Can you set out every line of the data below as a numbered list, leaving out any blank lines?

### [RECORDS FOR THIS TASK]
>>>>>

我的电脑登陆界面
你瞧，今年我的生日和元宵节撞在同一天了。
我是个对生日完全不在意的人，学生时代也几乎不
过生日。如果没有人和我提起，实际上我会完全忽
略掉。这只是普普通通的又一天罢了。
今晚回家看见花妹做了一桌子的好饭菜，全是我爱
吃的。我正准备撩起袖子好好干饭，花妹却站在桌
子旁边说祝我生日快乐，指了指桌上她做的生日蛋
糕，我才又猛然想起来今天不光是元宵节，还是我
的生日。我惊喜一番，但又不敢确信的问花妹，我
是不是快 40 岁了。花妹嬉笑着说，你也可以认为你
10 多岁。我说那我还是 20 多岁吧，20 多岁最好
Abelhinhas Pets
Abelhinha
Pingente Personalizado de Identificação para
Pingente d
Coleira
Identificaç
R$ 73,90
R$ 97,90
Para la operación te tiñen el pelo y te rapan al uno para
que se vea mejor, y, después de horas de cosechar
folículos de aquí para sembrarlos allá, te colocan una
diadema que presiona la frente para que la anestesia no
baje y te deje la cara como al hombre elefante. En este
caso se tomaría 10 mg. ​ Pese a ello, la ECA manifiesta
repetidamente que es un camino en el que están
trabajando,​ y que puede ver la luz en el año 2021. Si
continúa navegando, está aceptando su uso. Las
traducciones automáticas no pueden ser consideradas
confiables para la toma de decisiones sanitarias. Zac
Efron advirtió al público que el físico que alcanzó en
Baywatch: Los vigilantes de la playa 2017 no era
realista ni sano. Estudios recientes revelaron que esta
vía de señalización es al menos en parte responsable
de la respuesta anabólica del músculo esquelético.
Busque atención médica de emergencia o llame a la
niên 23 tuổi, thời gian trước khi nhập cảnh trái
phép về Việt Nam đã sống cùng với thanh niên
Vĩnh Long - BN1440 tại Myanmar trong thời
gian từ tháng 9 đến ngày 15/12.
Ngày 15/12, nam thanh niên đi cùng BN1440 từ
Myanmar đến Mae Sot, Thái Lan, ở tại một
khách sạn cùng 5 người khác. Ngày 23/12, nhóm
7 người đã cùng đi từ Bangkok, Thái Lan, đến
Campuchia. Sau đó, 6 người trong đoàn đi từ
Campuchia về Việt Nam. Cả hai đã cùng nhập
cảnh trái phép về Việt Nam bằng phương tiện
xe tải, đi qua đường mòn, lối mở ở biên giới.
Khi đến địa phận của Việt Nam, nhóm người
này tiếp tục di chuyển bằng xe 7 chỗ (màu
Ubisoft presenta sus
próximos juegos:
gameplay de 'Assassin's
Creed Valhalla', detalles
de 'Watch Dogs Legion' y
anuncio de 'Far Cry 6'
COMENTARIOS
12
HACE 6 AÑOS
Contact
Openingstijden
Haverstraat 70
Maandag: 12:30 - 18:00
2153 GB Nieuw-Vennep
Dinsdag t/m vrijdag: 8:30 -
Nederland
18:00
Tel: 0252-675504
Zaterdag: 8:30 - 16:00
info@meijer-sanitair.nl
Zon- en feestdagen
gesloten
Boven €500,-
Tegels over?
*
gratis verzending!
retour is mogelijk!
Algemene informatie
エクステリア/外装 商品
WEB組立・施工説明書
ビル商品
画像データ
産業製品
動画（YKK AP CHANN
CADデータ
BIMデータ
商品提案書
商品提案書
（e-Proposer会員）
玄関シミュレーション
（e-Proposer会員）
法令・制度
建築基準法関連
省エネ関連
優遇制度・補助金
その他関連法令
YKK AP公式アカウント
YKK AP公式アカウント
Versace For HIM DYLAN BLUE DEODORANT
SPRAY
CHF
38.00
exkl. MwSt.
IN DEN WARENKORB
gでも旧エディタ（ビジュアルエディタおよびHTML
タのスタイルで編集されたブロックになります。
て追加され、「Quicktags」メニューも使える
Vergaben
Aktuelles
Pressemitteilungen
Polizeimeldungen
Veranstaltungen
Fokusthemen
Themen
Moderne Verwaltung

<<<<<

### [RESPONSE TO THIS EXERCISE]
1. 我的电脑登陆界面
2. 你瞧，今年我的生日和元宵节撞在同一天了。
3. 我是个对生日完全不在意的人，学生时代也几乎不
4. 过生日。如果没有人和我提起，实际上我会完全忽
5. 略掉。这只是普普通通的又一天罢了。
6. 今晚回家看见花妹做了一桌子的好饭菜，全是我爱
7. 吃的。我正准备撩起袖子好好干饭，花妹却站在桌
8. 子旁边说祝我生日快乐，指了指桌上她做的生日蛋
9. 糕，我才又猛然想起来今天不光是元宵节，还是我
10. 的生日。我惊喜一番，但又不敢确信的问花妹，我
11. 是不是快 40 岁了。花妹嬉笑着说，你也可以认为你
12. 10 多岁。我说那我还是 20 多岁吧，20 多岁最好
13. Abelhinhas Pets
14. Abelhinha
15. Pingente Personalizado de Identificação para
16. Pingente d
17. Coleira
18. Identificaç
19. R$ 73,90
20. R$ 97,90
21. Para la operación te tiñen el pelo y te rapan al uno para
22. que se vea mejor, y, después de horas de cosechar
23. folículos de aquí para sembrarlos allá, te colocan una
24. diadema que presiona la frente para que la anestesia no
25. baje y te deje la cara como al hombre elefante. En este
26. caso se tomaría 10 mg. ​ Pese a ello, la ECA manifiesta
27. repetidamente que es un camino en el que están
28. trabajando,​ y que puede ver la luz en el año 2021. Si
29. continúa navegando, está aceptando su uso. Las
30. traducciones automáticas no pueden ser consideradas
31. confiables para la toma de decisiones sanitarias. Zac
32. Efron advirtió al público que el físico que alcanzó en
33. Baywatch: Los vigilantes de la playa 2017 no era
34. realista ni sano. Estudios recientes revelaron que esta
35. vía de señalización es al menos en parte responsable
36. de la respuesta anabólica del músculo esquelético.
37. Busque atención médica de emergencia o llame a la
38. niên 23 tuổi, thời gian trước khi nhập cảnh trái
39. phép về Việt Nam đã sống cùng với thanh niên
40. Vĩnh Long - BN1440 tại Myanmar trong thời
41. gian từ tháng 9 đến ngày 15/12.
42. Ngày 15/12, nam thanh niên đi cùng BN1440 từ
43. Myanmar đến Mae Sot, Thái Lan, ở tại một
44. khách sạn cùng 5 người khác. Ngày 23/12, nhóm
45. 7 người đã cùng đi từ Bangkok, Thái Lan, đến
46. Campuchia. Sau đó, 6 người trong đoàn đi từ
47. Campuchia về Việt Nam. Cả hai đã cùng nhập
48. cảnh trái phép về Việt Nam bằng phương tiện
49. xe tải, đi qua đường mòn, lối mở ở biên giới.
50. Khi đến địa phận của Việt Nam, nhóm người
51. này tiếp tục di chuyển bằng xe 7 chỗ (màu
52. Ubisoft presenta sus
53. próximos juegos:
54. gameplay de 'Assassin's
55. Creed Valhalla', detalles
56. de 'Watch Dogs Legion' y
57. anuncio de 'Far Cry 6'
58. COMENTARIOS
59. 12
60. HACE 6 AÑOS
61. Contact
62. Openingstijden
63. Haverstraat 70
64. Maandag: 12:30 - 18:00
65. 2153 GB Nieuw-Vennep
66. Dinsdag t/m vrijdag: 8:30 -
67. Nederland
68. 18:00
69. Tel: 0252-675504
70. Zaterdag: 8:30 - 16:00
71. info@meijer-sanitair.nl
72. Zon- en feestdagen
73. gesloten
74. Boven €500,-
75. Tegels over?
76. *
77. gratis verzending!
78. retour is mogelijk!
79. Algemene informatie
80. エクステリア/外装 商品
81. WEB組立・施工説明書
82. ビル商品
83. 画像データ
84. 産業製品
85. 動画（YKK AP CHANN
86. CADデータ
87. BIMデータ
88. 商品提案書
89. 商品提案書
90. （e-Proposer会員）
91. 玄関シミュレーション
92. （e-Proposer会員）
93. 法令・制度
94. 建築基準法関連
95. 省エネ関連
96. 優遇制度・補助金
97. その他関連法令
98. YKK AP公式アカウント
99. YKK AP公式アカウント
100. Versace For HIM DYLAN BLUE DEODORANT
101. SPRAY
102. CHF
103. 38.00
104. exkl. MwSt.
105. IN DEN WARENKORB
106. gでも旧エディタ（ビジュアルエディタおよびHTML
107. タのスタイルで編集されたブロックになります。
108. て追加され、「Quicktags」メニューも使える
109. Vergaben
110. Aktuelles
111. Pressemitteilungen
112. Polizeimeldungen
113. Veranstaltungen
114. Fokusthemen
115. Themen
116. Moderne Verwaltung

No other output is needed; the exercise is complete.